Organisierte Kriminalität kostet Milliarden
Rauschgifthandel ist Delikt Nummer eins – Rockerkriminalität alarmiert Behörden
WIESBADEN (dpa) - Die Organisierte Kriminalität (OK) verursacht nach Schätzungen der Bundesregierung Schäden in Milliardenhöhe. Die Dunkelziffer in dem Bereich sei sehr hoch und das Schadenspotenzial enorm, sagte Bundesinnenminister Thomas de Maizière (CDU) am Freitag in Wiesbaden. Nummer eins ist der Rauschgifthandel, es folgen Wohnungseinbrüche und Wirtschaftsdelikte. Die wichtigsten Fragen und Antworten:
Wie definiert die Polizei Organisierte Kriminalität?
Wesentliches Merkmal ist das „Gewinnoder Machtstreben“der Täter. Zudem gehen bei dieser Art der Kriminalität mehr als zwei Beteiligte planmäßig und über eine längere Zeit hinweg arbeitsteilig vor. Ihre Straftaten sind von „erheblicher Bedeutung“. Zusätzlich zu diesen Kriterien muss mindestens ein weiteres von drei speziellen Merkmalen vorliegen, damit die BKA-Experten von Organisierter Kriminalität sprechen. Dies sind die „Verwendung gewerblicher oder geschäftsähnlicher Strukturen“, die „Anwendung von Gewalt oder anderer zur Einschüchterung geeigneter Mittel“oder eine „Einflussnahme auf Politik, Medien, öffentliche Verwaltung, Justiz oder Wirtschaft“.
Welche Veränderungen stellen die Ermittler fest?
Die Organisierte Kriminalität wird immer internationaler. Nach den Worten von Bundesinnenminister Thomas de Maizière (CDU) betrafen die Ermittlungen 2015 mehr als 120 Staaten. Bei vier von fünf OK-Verfahren gab es internationale Bezüge. In vielen Fällen handelt es sich bei den Straftaten nicht um die „klassische Organisierte Kriminalität“, wie BKA-Präsident Holger Münch erklärte. Delikte wie Wohnungseinbrüche oder Ladendiebstähle seien bislang eher als Klein- und Massenkriminalität wahrgenommen worden. Die Polizei beobachtet bei den Banden zudem eine wachsende Professionalität – vor allem, was das Internet angeht. Das Netz werde sowohl für die anonyme Kommunikation als auch für Straftaten genutzt.
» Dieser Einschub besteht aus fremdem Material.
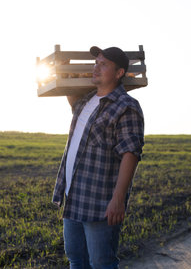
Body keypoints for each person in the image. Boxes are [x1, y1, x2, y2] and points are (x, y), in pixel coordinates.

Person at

Wie wollen die Behörden dagegen vorgehen?
Münch betonte, dass die Ermittler bei der technischen Entwicklung mithalten müssten und das entsprechende Know-how bräuchten. Auch mit der Gesetzeslage ist er nicht ganz zufrieden: Eine Vorratsdatenspeicherung von sechs Monaten wäre seiner Ansicht nach hilfreich. Die Bundesregierung setzt große Hoffnungen in eine neue Behörde, die Entschlüsselungstechniken unter anderem für das BKA entwickeln soll. Die „Zentrale Stelle für Informationstechnik im Sicherheitsbereich“soll 2017 ihre Arbeit aufnehmen.
Wie schätzt das BKA die Entwicklung bei den Rockerclubs ein?
Behördenchef Münch äußerte sich alarmiert. Rockerkriminalität sei eine wesentliche Form der Organisierten Kriminalität in Deutschland und habe einen hohen Verbreitungsgrad. Die abgeschotteten Strukturen der Rockerclubs seien zum „Erfolgsmodell“avanciert. Selbst Kriminelle, die gar kein Motorrad führen, ahmten sie inzwischen nach. Das in den Griff zu bekommen, sei eine große Herausforderung, sagte der BKA-Chef. Vereins- und Kuttenverbote hält er für wirksame Instrumente. Damit könne den Rockern das Drohpotenzial genommen werden. Erst vergangene Woche hatte der gewaltsame Tod von Aygün Mucuk, Chef der Gießener Hells Angels, Sorgen vor Racheakten innerhalb der Szene geschürt.